In an appearance on MSNBC following Pope Francis’s address to Congress, House Minority Leader Nancy Pelosi said the government will remain open and Planned Parenthood will remain funded.
She explained that Congress will “get the job done for the American people” and would follow the Pope’s “good guidance” to “be in dialogue” and “respect other people’s views.”
On Thursday, Pelosi told MSNBC host Andrea Mitchell that she was excited to meet another Pope.
“It’s pretty thrilling,” she remarked. “I don’t think there’s anything more thrilling to a Catholic than to meet a Pope.”
Pelosi continued that Pope Francis gave Congress “good guidance” to keep the government funded.
“His Holiness gave us good guidance – to be in dialogue – that was the message of Saint Thomas Merton, of Thomas Merton, in terms of dialogue – find a path, go forward… make progress, go forward… respect other people’s views, and come to solutions that do just that,” she explained. “So, I feel quite certain that we’ll keep government open because it’s the right thing to do.”
Pelosi said she is even willing to allow those who are “opposed to respect for women’s health” to express their feelings.
“I know there are those who want to express themselves as opposed to respect for women’s health – but have them express that… but our higher responsibility is to get the job done for the American people,” she continued. “That was an overriding thing of Pope Francis, to do what we come here to do for the greater good, and to do it for our home, this planet home that we have in terms of what he called yesterday – air pollution – a term very understandable by most people where climate might be a bigger term.”
“So, yes, on all the scores that he discussed… we will keep government open and we’ll do it on time,” Pelosi said.
The Democrat leader further noted that, even as a Catholic politician who has consistently supported abortion and same-sex marriage, she was not troubled when the Pope made some veiled references to the sanctity of human life and traditional marriage and family. In fact, she said it was her impression that the Pope welcomed “dialogue” and was respectful of all opinions on these issues.

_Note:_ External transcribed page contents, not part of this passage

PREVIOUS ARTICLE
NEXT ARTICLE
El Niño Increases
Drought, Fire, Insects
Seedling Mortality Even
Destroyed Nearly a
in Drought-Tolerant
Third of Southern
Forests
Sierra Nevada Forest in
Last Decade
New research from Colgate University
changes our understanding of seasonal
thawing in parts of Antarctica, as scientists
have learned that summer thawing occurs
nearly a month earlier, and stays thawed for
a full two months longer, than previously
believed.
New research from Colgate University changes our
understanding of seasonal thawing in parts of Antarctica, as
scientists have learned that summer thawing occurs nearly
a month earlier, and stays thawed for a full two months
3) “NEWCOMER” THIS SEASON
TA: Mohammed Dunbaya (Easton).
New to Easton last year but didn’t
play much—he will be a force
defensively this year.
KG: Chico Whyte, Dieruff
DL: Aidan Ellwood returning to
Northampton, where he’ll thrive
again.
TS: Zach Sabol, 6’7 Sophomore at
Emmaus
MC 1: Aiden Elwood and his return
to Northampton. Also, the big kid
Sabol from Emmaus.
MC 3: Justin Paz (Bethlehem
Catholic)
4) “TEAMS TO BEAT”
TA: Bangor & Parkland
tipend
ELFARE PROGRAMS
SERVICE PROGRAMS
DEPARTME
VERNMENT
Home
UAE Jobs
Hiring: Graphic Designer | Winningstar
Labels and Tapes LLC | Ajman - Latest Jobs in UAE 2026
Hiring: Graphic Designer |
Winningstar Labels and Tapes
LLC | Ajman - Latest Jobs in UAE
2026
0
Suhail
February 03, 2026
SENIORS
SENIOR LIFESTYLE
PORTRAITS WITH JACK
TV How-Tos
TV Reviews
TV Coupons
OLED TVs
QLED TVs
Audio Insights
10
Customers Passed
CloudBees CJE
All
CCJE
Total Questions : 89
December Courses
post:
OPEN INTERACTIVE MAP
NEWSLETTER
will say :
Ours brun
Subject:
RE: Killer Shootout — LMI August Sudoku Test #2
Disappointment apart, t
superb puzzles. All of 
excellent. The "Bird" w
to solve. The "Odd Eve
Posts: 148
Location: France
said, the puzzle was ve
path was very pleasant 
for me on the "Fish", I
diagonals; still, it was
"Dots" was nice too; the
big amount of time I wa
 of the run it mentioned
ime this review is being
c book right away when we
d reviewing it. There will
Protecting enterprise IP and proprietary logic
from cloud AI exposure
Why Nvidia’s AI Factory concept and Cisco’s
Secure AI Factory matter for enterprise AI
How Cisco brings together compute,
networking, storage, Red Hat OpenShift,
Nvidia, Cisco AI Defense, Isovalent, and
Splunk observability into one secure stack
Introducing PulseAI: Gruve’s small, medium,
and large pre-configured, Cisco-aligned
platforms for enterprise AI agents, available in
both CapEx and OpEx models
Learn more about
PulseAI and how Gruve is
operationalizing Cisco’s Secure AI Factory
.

Pope Francis said in his address:
I cannot hide my concern for the family, which is threatened, perhaps as never before, from within and without. Fundamental relationships are being called into question, as is the very basis of marriage and the family. I can only reiterate the importance and, above all, the richness and the beauty of family life.
Pelosi said she simply thought of her own family when Pope Francis spoke these words and was impressed with the lack of force behind them:
I think the Pope was very—shall we say diplomatic or maybe philosophical—on how he presented what he said. He honored his own guidance to us to not be condescending or judgmental in the way he phrased what he said.
When he talked about family, just moments before his speech, I showed him a picture of my family—all 20 of us—my husband and I have five children and our grandchildren—and he blessed the photo for the 50th anniversary of our marriage—and it was so thrilling for me. So, when he was talking about that, I was really thinking of my own family.
“And the fact that he was in some ways inscrutable – he said what he needed to say – and in terms of the sanctity of life, we all rose up and applauded what he had to say there, but, again, in terms of interpretation – how you hear it, how you respect it, you respect your own values in that regard,” she added. “I think he left plenty of room to respect other people’s opinions.”